Assigned task ::
Below are the entries to work from; restate word for word the portion that opens with the line containing "548 428 78.13" and closes with the line containing "462 320 112.88", keeping both.

Data provided ::
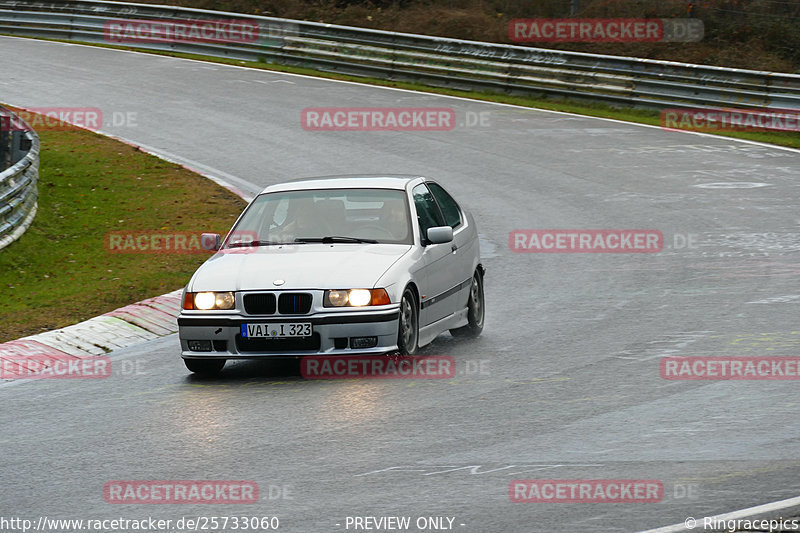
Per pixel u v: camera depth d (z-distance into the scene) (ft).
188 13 355.15
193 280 98.99
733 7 347.97
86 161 219.41
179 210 186.80
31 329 120.47
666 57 331.57
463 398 87.30
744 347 102.42
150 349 113.19
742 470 67.21
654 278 140.36
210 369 100.27
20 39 379.55
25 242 161.38
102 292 137.90
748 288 131.13
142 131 251.39
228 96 292.20
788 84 258.78
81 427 83.25
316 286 95.30
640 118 277.64
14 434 82.07
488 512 60.80
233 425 81.56
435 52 317.42
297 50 338.95
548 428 78.13
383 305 95.30
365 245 102.99
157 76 317.42
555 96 300.81
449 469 69.05
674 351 102.01
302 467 70.38
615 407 83.41
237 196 196.65
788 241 159.12
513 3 379.35
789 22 340.59
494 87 308.60
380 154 232.12
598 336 110.22
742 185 203.31
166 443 77.46
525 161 227.40
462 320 112.88
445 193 119.65
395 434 77.51
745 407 82.33
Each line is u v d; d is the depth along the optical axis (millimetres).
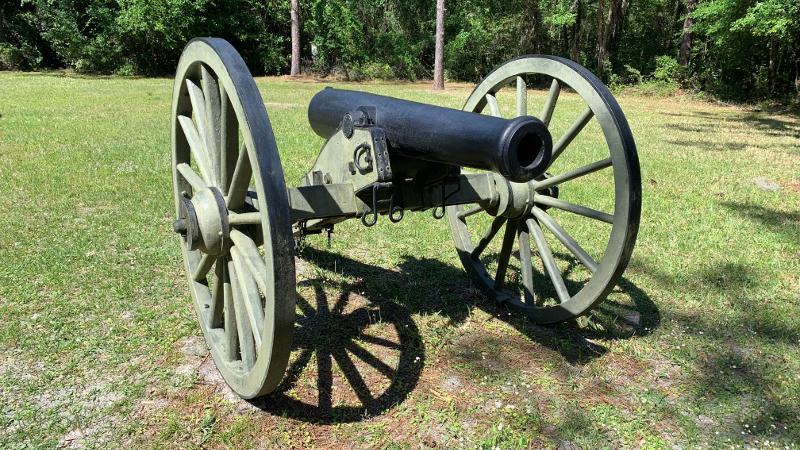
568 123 11891
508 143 1955
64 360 3014
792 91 20047
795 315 3770
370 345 3270
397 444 2500
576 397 2885
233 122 2395
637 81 24453
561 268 4430
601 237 5062
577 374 3080
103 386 2809
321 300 3783
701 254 4758
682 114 16109
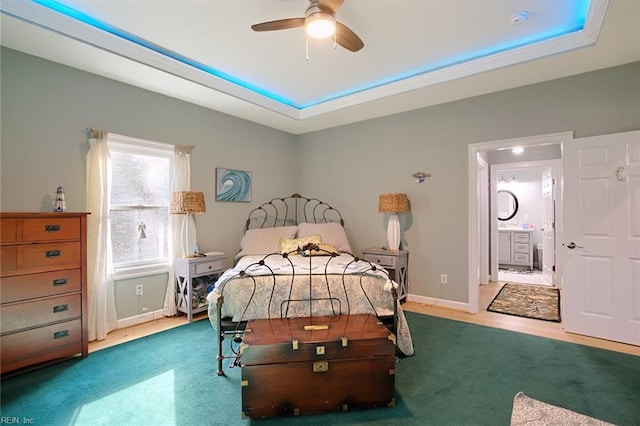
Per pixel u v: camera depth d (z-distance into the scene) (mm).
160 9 2395
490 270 5699
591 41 2578
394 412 1911
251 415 1834
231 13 2447
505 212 7734
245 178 4668
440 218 4078
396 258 4039
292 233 4582
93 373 2373
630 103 2938
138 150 3471
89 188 3012
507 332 3164
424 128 4195
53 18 2324
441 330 3227
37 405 1979
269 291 2525
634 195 2818
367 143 4746
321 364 1878
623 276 2869
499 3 2332
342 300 2545
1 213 2223
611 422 1808
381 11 2420
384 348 1938
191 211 3570
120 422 1829
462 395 2084
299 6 2375
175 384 2230
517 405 1485
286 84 3869
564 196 3176
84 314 2633
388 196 4133
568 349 2762
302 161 5551
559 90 3268
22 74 2680
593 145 3012
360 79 3730
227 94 3684
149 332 3207
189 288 3520
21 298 2312
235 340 2715
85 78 3049
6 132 2600
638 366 2441
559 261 5043
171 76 3170
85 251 2648
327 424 1806
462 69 3227
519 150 5418
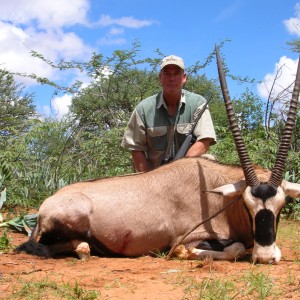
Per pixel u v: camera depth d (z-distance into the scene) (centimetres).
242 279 430
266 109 1152
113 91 1289
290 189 530
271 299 377
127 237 569
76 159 1180
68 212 562
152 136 688
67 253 577
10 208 929
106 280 441
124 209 571
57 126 1099
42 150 1194
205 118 679
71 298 380
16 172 1108
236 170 584
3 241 620
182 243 566
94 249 578
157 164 697
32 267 501
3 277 452
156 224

Answer box ::
548 428 78.13
383 305 95.30
365 245 102.99
157 76 317.42
555 96 300.81
449 469 69.05
674 351 102.01
302 467 70.38
615 407 83.41
237 196 196.65
788 241 159.12
513 3 379.35
789 22 340.59
494 87 308.60
380 154 232.12
598 336 110.22
742 185 203.31
166 443 77.46
525 161 227.40
462 320 112.88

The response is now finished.